### [Prompt 1]
In the forum thread about Vault, how many different secret management solutions are said to be called "Vault"?
### [Prompt 2]
In the forum thread about Vault, explain why lmickh considers the Enterprise pricing not out of line.

### [Text for analysis]
____

[lmickh]

Can't recommend Vault enough. By far the easiest and most capable solution to work with. The only downside I can point out is that the multi-cluster/region HA requires expensive enterprise licensing, but that is something most user cases don't require.

[peterwwillis]

> By far the easiest

Secret management is as complex as the system which relies upon it. Vault is not as easy as many other tools designed for simple systems. GPG by itself is often enough to manage secrets.

There are probably 40 or more secret management solutions out there, many tailored for specific uses. Most CMS's have their own secret management baked in. Most orchestration and infrastructure tools do too. Four different solutions are called 'Vault'. There are at least 5 solutions just for Amazon. Depending on your platform, something other than HashiVault may be easier to adopt.

Here's some reviews of a dozen different solutions: https://gist.github.com/maxvt/bb49a6c7243163b8120625fc8ae3f3... https://medium.com/on-docker/secrets-and-lie-abilities-the-s... https://www.threatstack.com/blog/cloud-security-best-practic... https://www.youtube.com/watch?v=OUSvv2maMYI&feature=youtu.be

[lmickh]

Maybe that was poor wording on my part, but ease of use in combination with the features are important.

Take the database secret backend for example. Getting that same feature out of other simple systems, would be a lot of work. Audit trails are another low effort high reward feature. When you start to get into combining those features, it is an even greater pay off. When you start to take into consideration HA clusters...well if you want to put that together on your own have at it.

Much of "easiest" has to do with familiarity as well. I've seen new users get Vault up in minutes that still don't have GPG setup "cause it is hard". If you are already working with DynamoDB or Consul, you already know how to setup the storage. Those are common skills. I'm sure there are folks that fall on the other side of that use GPG often, but it doesn't make either side more objectively easy.

If you only have the need for a simple system, then Vault may be overkill. I would say Vault is comparable to Kubernetes. Does everyone need it: No. Simpler stuff can be done with config management or tools like Nomad. Does it have features that most people will eventually want to use: Absolutely.

Secret management is one of those things were simple solutions end up easily becoming more and more involved just like container orchestration. Especially when you get into chicken/egg scenarios regarding stuff like some of the tools you mentioned.

Side note: I've tried at least 12 other tools for this purpose , and I would recommend Vault over all of them for most every scenario that is more involved then "Use 1Password".

[odiroot]

Did you use it with Kubernetes by any chance?

[lmickh]

Yes. I use Terraform to pull secrets from Vault and insert them into Kubernetes secrets so that there is a single source of truth.

[puzzle]

What's the Enterprise pricing?

[lmickh]

IIRC, it was on the order of $100k+ per cluster for the Premium offering. Has been several months so I would suggest contacting them to see what it currently is.

For some projects I've been on, that wouldn't be a big deal. For smaller projects it can easily be several times your opex though.

You can run an open source cluster in HA without it though. The big draw for Enterprise is the multi-cluster and HSM support. Anything HSM is typically quite expensive so their pricing really isn't out of line.

____

### [Supplied information]
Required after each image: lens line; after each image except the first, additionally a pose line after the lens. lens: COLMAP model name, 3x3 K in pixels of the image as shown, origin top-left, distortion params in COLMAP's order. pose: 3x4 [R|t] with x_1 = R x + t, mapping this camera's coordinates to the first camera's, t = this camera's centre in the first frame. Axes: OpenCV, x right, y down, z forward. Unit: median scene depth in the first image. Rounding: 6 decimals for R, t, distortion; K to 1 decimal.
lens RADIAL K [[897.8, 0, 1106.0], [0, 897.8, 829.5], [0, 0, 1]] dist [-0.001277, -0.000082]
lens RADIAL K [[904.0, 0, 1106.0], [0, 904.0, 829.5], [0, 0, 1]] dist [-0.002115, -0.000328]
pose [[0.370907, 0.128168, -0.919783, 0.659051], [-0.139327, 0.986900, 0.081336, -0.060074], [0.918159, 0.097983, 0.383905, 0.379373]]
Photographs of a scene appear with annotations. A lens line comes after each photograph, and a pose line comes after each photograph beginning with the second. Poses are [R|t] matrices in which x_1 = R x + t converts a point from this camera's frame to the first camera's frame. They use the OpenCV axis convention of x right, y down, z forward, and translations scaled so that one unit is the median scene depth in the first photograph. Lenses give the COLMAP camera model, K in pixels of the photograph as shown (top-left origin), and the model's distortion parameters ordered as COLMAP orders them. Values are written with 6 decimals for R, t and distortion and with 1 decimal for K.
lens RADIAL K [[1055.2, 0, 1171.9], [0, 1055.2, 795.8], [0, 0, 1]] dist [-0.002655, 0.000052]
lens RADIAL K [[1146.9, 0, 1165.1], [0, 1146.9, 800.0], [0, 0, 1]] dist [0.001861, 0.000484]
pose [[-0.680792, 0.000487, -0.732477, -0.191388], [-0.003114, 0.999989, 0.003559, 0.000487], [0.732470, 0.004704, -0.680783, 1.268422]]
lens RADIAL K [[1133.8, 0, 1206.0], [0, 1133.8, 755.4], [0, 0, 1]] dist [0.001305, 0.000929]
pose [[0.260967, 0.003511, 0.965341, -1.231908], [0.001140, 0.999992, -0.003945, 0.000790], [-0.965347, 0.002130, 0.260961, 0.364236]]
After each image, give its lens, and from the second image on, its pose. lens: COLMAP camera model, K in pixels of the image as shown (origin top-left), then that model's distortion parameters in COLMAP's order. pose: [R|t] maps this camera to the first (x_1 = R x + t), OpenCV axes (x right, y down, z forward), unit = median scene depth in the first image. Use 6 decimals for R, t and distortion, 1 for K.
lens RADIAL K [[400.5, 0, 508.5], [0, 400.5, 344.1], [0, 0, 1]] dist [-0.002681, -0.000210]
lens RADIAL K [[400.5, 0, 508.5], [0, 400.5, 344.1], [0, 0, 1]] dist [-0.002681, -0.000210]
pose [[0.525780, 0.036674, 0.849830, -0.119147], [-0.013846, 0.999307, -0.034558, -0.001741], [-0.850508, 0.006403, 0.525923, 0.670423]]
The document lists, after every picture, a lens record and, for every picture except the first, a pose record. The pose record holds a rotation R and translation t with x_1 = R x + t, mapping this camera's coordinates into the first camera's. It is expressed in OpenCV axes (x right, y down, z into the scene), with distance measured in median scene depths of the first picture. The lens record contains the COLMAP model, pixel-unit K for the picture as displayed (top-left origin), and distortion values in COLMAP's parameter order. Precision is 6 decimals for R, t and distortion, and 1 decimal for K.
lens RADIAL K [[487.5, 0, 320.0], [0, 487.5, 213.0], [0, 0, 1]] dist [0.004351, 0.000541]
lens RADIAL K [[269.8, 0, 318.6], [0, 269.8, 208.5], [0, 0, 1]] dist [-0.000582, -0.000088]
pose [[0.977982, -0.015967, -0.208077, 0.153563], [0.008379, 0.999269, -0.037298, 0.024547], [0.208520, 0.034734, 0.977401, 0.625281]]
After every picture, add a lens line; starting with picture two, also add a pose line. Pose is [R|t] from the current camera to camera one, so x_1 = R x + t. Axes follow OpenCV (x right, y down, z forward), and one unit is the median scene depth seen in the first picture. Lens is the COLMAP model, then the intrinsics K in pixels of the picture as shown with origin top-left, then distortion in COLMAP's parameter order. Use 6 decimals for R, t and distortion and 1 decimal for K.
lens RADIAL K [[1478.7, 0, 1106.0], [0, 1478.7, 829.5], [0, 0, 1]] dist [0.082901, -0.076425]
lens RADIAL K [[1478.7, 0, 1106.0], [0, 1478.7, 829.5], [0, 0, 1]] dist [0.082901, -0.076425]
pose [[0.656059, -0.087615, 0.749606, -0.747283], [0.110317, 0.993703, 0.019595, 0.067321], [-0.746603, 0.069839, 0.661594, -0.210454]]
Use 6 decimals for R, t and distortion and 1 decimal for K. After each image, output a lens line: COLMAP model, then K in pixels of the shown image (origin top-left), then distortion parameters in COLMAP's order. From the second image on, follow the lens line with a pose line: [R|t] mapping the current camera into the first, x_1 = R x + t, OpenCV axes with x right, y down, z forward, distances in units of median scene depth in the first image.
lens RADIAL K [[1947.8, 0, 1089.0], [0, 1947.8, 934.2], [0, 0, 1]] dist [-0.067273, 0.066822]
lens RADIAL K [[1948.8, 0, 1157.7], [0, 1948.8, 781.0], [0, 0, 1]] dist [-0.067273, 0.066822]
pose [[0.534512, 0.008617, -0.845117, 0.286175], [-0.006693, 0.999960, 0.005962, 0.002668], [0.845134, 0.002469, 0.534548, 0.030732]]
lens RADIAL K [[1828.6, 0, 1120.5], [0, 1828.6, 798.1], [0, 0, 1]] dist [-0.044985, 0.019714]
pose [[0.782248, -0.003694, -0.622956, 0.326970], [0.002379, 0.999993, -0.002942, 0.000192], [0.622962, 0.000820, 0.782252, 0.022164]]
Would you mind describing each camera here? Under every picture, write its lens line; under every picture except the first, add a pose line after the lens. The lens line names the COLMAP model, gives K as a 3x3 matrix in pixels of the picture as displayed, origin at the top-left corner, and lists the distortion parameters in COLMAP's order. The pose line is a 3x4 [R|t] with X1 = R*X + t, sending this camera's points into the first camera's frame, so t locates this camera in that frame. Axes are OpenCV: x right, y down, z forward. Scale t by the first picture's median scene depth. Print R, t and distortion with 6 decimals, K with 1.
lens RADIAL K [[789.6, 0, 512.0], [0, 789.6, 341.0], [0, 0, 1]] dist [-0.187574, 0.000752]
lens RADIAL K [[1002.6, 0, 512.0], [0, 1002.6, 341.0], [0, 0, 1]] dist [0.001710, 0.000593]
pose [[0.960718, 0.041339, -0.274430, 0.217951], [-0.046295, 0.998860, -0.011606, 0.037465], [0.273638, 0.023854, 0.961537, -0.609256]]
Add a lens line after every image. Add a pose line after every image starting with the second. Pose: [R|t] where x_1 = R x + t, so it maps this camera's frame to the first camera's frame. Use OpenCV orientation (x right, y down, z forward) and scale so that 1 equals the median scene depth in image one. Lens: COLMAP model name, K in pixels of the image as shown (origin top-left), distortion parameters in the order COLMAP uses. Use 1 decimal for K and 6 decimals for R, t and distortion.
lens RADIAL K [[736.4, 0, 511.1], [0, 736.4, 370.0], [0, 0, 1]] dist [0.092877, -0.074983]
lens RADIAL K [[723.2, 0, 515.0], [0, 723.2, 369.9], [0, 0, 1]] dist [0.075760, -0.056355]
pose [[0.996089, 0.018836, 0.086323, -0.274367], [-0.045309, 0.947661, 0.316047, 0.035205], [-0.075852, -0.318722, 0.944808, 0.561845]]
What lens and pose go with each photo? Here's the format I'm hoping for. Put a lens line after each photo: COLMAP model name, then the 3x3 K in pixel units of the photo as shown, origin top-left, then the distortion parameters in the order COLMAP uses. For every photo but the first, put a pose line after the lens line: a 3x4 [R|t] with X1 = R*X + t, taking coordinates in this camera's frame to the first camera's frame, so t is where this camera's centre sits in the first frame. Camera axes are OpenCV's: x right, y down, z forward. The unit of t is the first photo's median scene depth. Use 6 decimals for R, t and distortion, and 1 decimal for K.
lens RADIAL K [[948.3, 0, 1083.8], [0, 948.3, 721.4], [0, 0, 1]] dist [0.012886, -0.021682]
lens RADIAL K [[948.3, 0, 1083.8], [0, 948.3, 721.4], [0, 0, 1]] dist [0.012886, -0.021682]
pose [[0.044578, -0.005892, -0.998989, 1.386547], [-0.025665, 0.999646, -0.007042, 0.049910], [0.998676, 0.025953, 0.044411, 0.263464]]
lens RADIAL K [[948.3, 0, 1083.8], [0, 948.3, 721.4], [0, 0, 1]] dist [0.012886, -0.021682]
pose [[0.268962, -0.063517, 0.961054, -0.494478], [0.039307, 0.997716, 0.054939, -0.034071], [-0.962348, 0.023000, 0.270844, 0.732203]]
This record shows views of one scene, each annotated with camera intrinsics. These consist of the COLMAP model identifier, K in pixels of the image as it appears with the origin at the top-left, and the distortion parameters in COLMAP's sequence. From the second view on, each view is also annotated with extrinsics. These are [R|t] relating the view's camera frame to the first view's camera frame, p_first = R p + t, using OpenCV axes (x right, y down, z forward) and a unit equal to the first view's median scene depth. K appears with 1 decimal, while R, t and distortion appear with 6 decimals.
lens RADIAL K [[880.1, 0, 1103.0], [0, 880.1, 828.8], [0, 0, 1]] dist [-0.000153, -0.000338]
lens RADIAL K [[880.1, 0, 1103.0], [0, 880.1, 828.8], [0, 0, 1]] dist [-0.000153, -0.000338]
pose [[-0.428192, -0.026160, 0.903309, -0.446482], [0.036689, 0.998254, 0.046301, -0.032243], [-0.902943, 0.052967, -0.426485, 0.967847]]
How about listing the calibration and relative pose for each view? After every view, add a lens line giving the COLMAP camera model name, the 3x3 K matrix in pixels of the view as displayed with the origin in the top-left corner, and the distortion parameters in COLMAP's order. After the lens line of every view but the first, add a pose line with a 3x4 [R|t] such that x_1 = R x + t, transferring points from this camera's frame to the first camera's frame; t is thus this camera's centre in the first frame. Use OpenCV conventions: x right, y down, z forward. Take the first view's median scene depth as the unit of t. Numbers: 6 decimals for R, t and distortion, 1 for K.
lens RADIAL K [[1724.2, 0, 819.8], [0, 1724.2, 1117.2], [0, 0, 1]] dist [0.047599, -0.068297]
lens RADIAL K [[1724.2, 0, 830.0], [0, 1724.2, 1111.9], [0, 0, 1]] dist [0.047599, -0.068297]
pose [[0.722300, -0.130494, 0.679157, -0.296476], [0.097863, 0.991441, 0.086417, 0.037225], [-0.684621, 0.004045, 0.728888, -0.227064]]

____

### [Problem solution 1]
Four.

### [Problem solution 2]
The main draw of Vault Enterprise is its multi-cluster and HSM support. Anything involving HSM is typically quite expensive, so the pricing is reasonable for that feature.